Updated from 4:43 p.m. EDT

Onetime highflier Brocade ( BRCD) offered an unusual spectacle when it reported earnings Wednesday, saying sales and profits for the quarter showed double-digit gains over last year's levels.

That's a rare sight among tech companies these days. Rarer still, the company's president declared himself "optimistic" about the outlook for the quarter underway.

But despite the ostensibly sunny outlook, executives were tight-lipped on a conference call following the earnings release, declining to elaborate on the growth and revenue breakdown of major product lines. Also, the company offered guidance for only one quarter, though it had previously issued a forecast for two quarters.

"Nothing came out of the call that convinces me I'm wrong," said Brion D. Tanous, an analyst at RTX Securities. He's slapped a sell rating on the stock based on its steep valuation and concerns about the long-term growth rate for its core market, fabric switches. Tanous expects the stock to change hands at $12 eighteen months from now.

Still, investors hungry for any decent news seemed placated by the upbeat guidance. In after-hours trading, shares of Brocade jumped $1.29, or 8.6%, to $16.35. Earlier in the day, buoyed by a broader tech rally, it closed up 6.2%, to $15.05.

Brocade, which makes the switches used in storage networks, said in a conference call Wednesday after the close that revenues will increase by 6% to 9% in the quarter under way, to between $160 million and $165 million. Earnings should be about 10 cents per share, unchanged from previous guidance.

The company said gross margins should remain in the 60% range, helped along by growing software revenues and cost-cutting efforts.

For the just-ended third quarter, Brocade posted a profit of $18.3 million, up 52% from last year and 31% from the prior quarter.

The company said its net income translates to 8 cents a share. But Tanous said earnings per share would actually work out to 7 cents a share, based on the share count most analysts had probably used in their earnings model. The EPS given by the company reflects a lower share count than the Street expected. "The difference had to do with the falling stock price, which lowers the amount of options in the money. Therefore the diluted share count goes down," he explained.

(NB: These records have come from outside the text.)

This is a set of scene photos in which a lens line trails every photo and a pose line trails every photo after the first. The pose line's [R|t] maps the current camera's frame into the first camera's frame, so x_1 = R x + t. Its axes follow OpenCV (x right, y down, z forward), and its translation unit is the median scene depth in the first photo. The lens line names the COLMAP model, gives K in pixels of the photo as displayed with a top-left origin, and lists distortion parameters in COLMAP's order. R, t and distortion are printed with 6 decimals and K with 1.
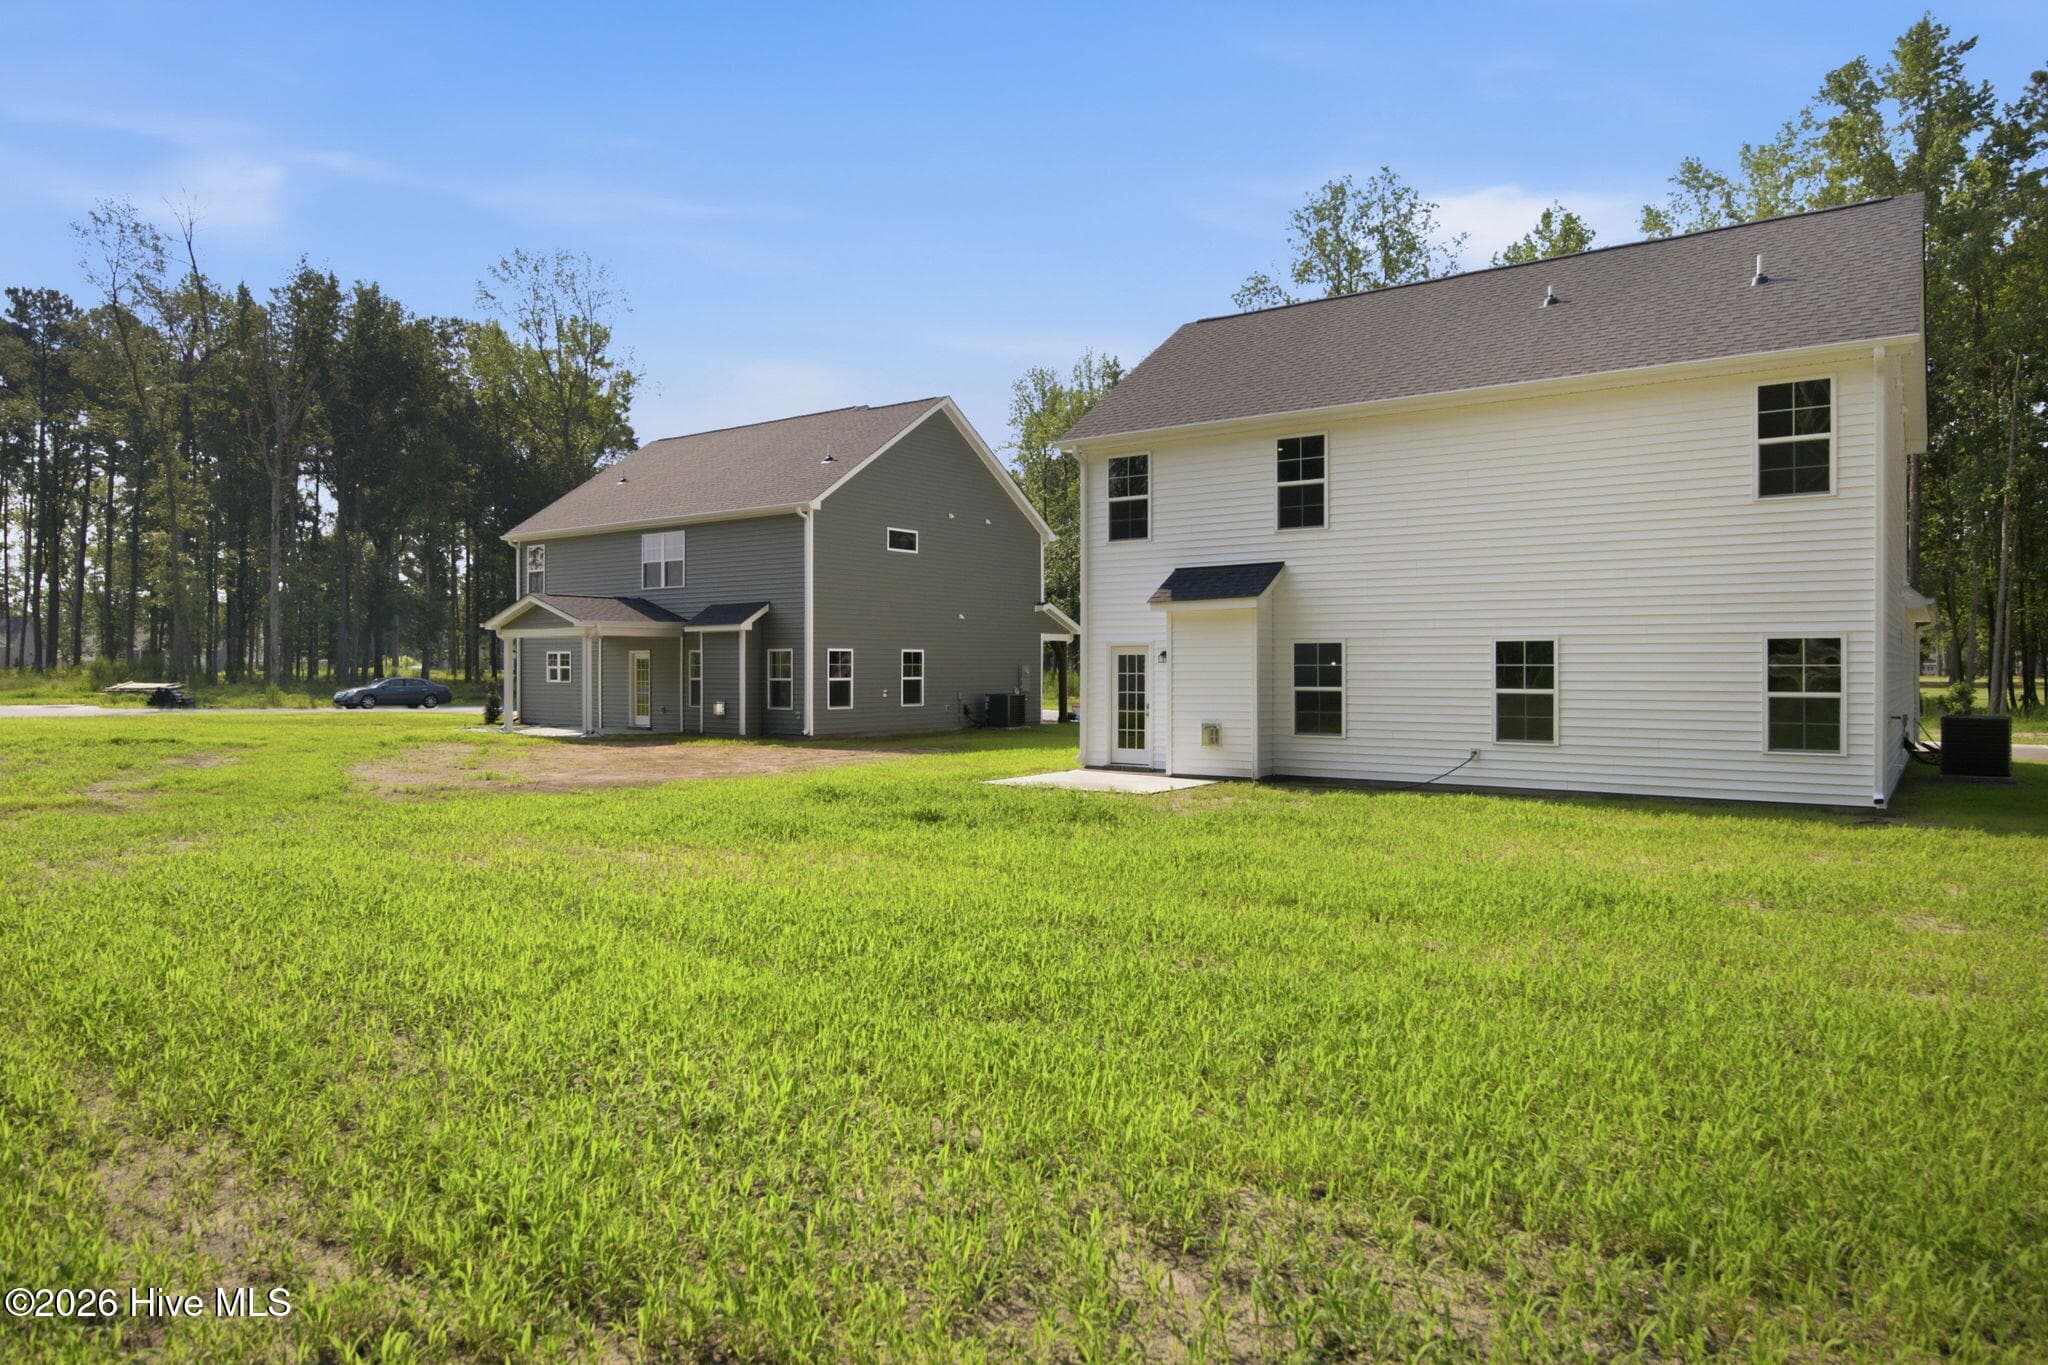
lens RADIAL K [[1280.7, 0, 1042.1], [0, 1280.7, 660.3], [0, 0, 1]] dist [0.001024, -0.002515]
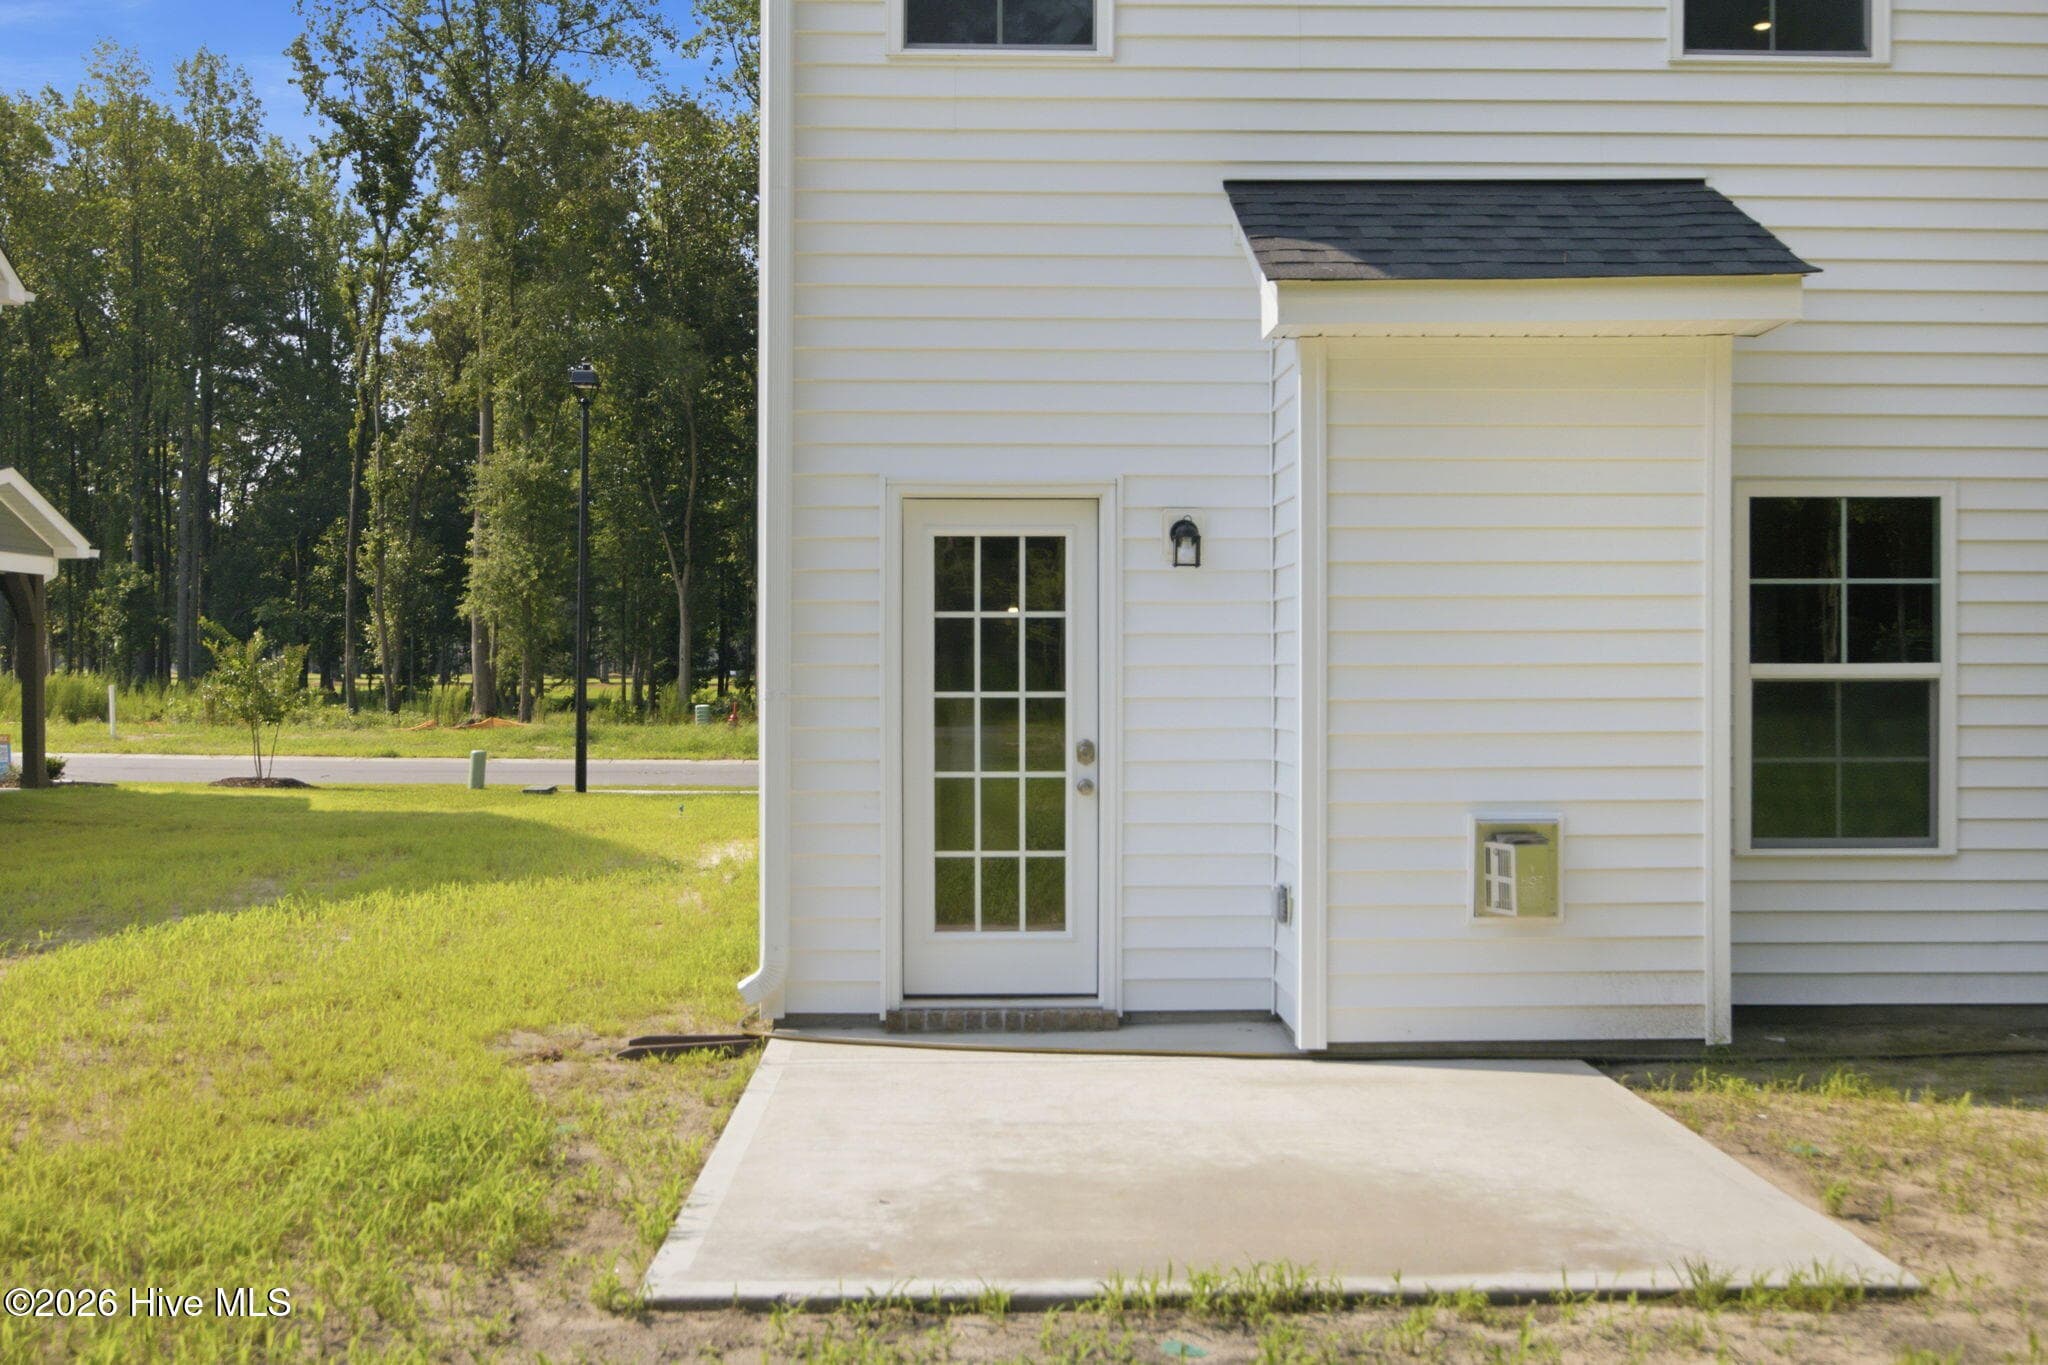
lens RADIAL K [[1780.0, 0, 1024.0], [0, 1780.0, 682.5], [0, 0, 1]] dist [-0.010167, -0.002478]
pose [[0.794854, 0.000246, 0.606801, -0.130729], [-0.003083, 0.999989, 0.003632, 0.022476], [-0.606793, -0.004758, 0.794846, 0.759125]]
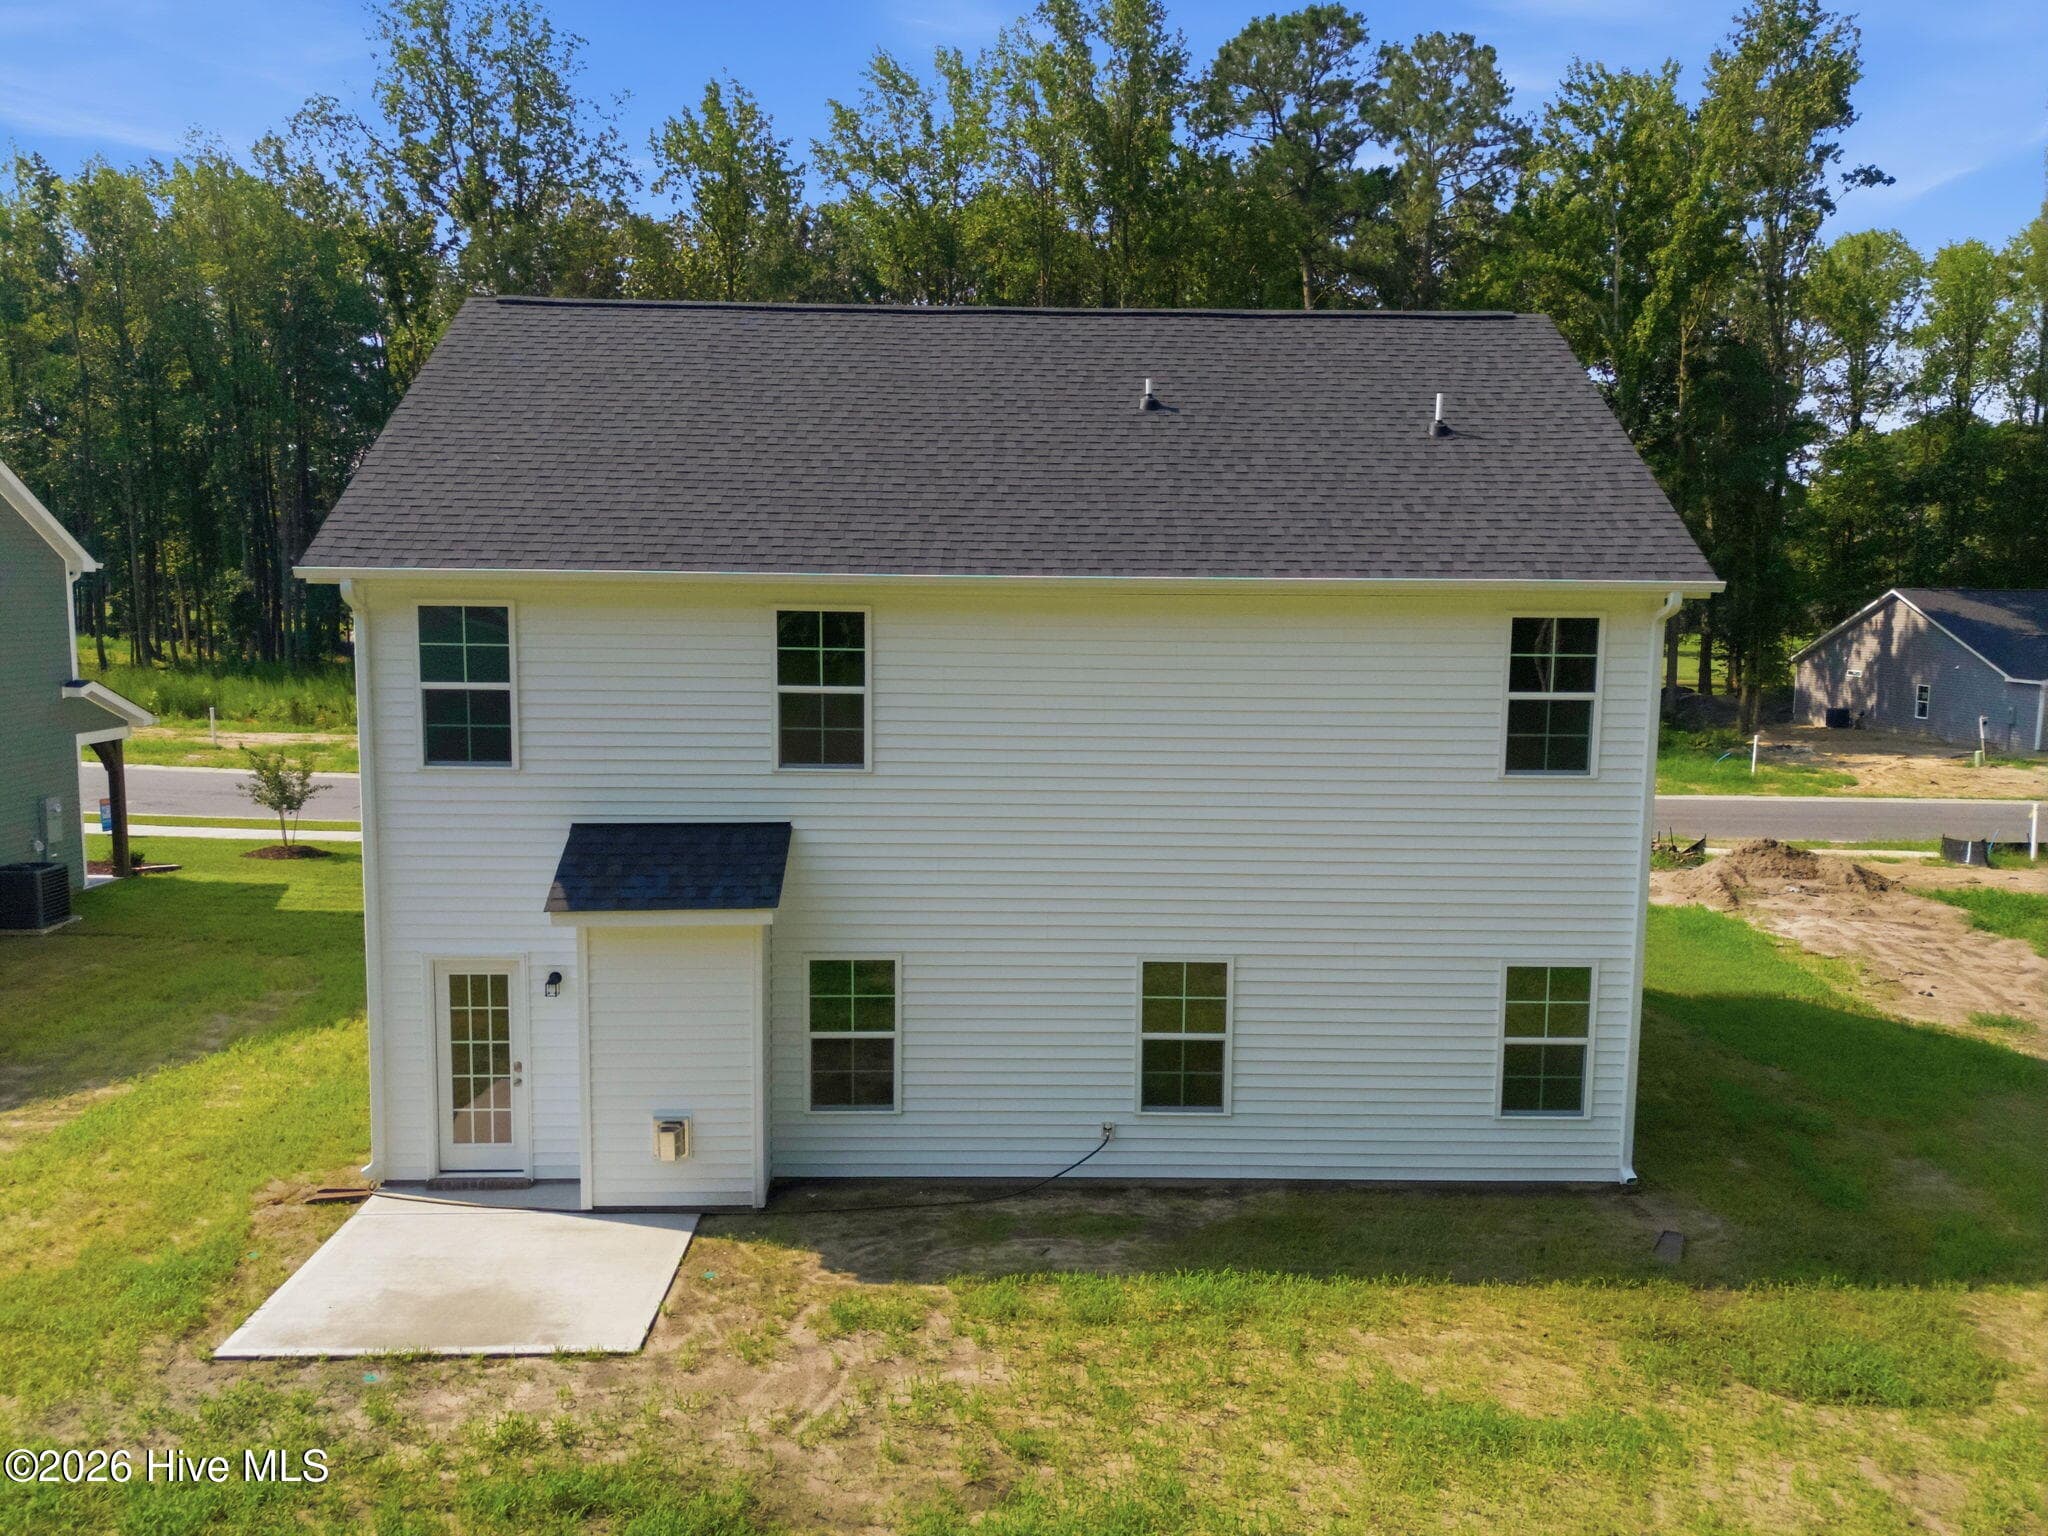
lens RADIAL K [[1498.8, 0, 1031.5], [0, 1498.8, 760.2], [0, 0, 1]] dist [0.076503, -0.068383]
pose [[0.800137, -0.059813, 0.596828, -0.123132], [-0.013784, 0.992919, 0.117988, -0.177975], [-0.599659, -0.102633, 0.793647, 0.374889]]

Revenue for the quarter ending in July totaled $151.2 million, slightly above consensus estimates of $148 million, according to Thomson Financial/First Call. Sales rose 30% from a year ago and 12% from last quarter, and the company generated $34.4 million in operating cash flow.

Revenues from software comprised about 15% of total sales. In the conference call, the company chalked up its 60% gross margins both to the growth in software business and to cost reductions and improved supply chain efficiencies.

But despite the details on software, executives refused to comment on growth in the company's core business, fabric switches, or a newer market, the higher-priced director class segment. Brocade said only that it's gained "significant traction" in the latter area, and that it wants to own 40% of the director class market by the end of next quarter.

"I've been able to get product breakouts in the past. I'm a little surprised at how tight-lipped they were on the call," said Tanous. "Everybody's anxious to know that breakout. They need to know if the traditional market is growing or not, or whether gains are all just coming from new product introductions, from the director class."

Indeed, after years of hype, growth expectations for storage vendors have lately come down to earth. International Data Corp. recently cut its growth forecast for fabric switch revenue, the market segment dominated by Brocade, to 12% in fiscal year 2003.